Sich mit Freunden austauschen und neue Leute kennenlernen, sich über ein Profil durch Fotos und Nachrichten selbst darstellen und sehen, wie andere sich präsentieren: die Möglichkeiten sozialer Netzwerke sind vielfältig. Soziale Netzwerke sind häufig Schulhofthema: weil viele Freunde schon dabei sind, wollen Kinder auch mitmachen. Ist man vernetzt, gilt man als „cool“.

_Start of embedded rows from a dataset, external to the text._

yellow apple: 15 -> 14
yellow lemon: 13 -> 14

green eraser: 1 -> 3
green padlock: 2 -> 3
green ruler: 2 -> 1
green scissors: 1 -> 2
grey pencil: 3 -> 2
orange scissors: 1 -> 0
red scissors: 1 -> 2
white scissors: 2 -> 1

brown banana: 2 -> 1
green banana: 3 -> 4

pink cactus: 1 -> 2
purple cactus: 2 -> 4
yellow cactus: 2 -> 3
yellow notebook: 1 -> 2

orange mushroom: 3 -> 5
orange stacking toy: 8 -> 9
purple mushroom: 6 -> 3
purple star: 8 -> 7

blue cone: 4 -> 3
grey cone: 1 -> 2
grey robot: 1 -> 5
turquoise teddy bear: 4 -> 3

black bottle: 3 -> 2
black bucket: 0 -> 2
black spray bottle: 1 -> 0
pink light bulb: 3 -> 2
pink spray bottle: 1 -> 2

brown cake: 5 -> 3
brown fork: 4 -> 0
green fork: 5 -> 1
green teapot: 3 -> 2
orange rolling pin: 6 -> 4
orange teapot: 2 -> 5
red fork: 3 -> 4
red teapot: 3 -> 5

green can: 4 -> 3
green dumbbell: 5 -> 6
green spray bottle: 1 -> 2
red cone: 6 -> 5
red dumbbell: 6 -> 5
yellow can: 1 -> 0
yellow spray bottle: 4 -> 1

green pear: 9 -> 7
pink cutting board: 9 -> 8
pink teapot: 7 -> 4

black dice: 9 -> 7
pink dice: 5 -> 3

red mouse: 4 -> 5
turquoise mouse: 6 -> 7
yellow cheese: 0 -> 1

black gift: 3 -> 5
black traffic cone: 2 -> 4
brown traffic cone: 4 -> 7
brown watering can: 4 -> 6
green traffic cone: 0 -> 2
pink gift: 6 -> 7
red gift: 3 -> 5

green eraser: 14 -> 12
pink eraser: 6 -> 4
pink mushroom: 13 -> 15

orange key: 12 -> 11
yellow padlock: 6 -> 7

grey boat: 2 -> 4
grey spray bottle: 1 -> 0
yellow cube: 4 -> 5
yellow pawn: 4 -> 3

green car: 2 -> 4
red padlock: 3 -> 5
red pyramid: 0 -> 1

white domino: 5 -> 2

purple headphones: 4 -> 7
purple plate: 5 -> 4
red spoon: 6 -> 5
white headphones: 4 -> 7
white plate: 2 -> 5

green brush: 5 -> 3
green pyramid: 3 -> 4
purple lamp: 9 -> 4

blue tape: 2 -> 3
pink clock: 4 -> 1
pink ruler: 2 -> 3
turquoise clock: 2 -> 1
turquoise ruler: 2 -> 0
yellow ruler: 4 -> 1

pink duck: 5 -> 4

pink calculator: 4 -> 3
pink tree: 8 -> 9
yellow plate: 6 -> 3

Für Kinder geeignet? Probleme sozialer Netzwerke
Oft gehen Kinder zu freizügig mit persönlichen Daten um, und geben ihren echten Namen an oder laden private Fotos hoch. Sie glauben, ihr Profil sei geschützt. Doch meist sind ihre persönlichen Daten einsehbar- je nach Sicherheitseinstellung für das ganze Netzwerk oder gar für jede Internetnutzerin und jeden Internetnutzer. SCHAU HIN! rät Eltern deshalb, mit ihren Kindern über die Bedeutung persönlicher Daten zu sprechen und ihnen Sicherheitsregeln zu vermitteln. Schon bei der Anmeldung sollten Eltern ihre Kinder begleiten, und darauf achten, dass diese nicht ihren echten Namen angeben. (Mehr Tipps zum Umgang mit persönlichen Daten gibt es hier.)
Der sparsame Umgang mit persönlichen Daten ist wichtig, da es in sozialen Netzwerken sonst leicht zu problematischen oder gefährlichen Kontakten kommen kann, „z.B. durch Fremde, die sich Kindern sexuell nähern“, unterstreicht Katja Knierim von jugendschutz.net. „Auch Cybermobbing ist ein großes Problem“, so Katja Knierim. (Wie Eltern ihre Kinder vor Cybermobbing schützen können, und was sie tun können, wenn ihre Kinder Opfer von Cybermobbing geworden sind, erfahren sie hier.)
In sozialen Netzwerken kontrollieren die Anbieter meist nicht die Inhalte, die Nutzerinnen und Nutzer dort einstellen. So können Kinder mit nicht kindgerechten Inhalten wie Gewalt, Pornografie oder rechter Propaganda konfrontiert werden. Soziale Netzwerke wie beispielsweise Facebook, FreundeVZ, Jappy oder Wer-kennt-wen sind für Kinder daher nicht geeignet.
Die sichere Alternative: Kindgerechte soziale Netzwerke
Kindgerechte soziale Netzwerke sind leicht zu bedienen und altersgerecht gestaltet. „Qualitätskriterien für ein sicheres Kinderangebot sind auch ein hohes Maß an Datensparsamkeit und die Einbeziehung der Eltern bei der Registrierung“, unterstreicht Katja Knierim von jugendschutz.net. So ist sichergestellt, dass sich tatsächlich nur Kinder anmelden können. Interne Chatfunktionen werden durch eine Moderatorin oder einen Moderator begleitet, der notfalls in Diskussionen eingreifen kann. Auch das Hochladen von Fotos ist entweder nicht erlaubt oder wird durch den Anbieter überprüft. Für Kinder, die sich bedrängt oder belästigt fühlen, gibt es eine leicht zu bedienende Alarm- und Melde-Option, bei der sie Vorfälle melden und um Hilfe bitten können.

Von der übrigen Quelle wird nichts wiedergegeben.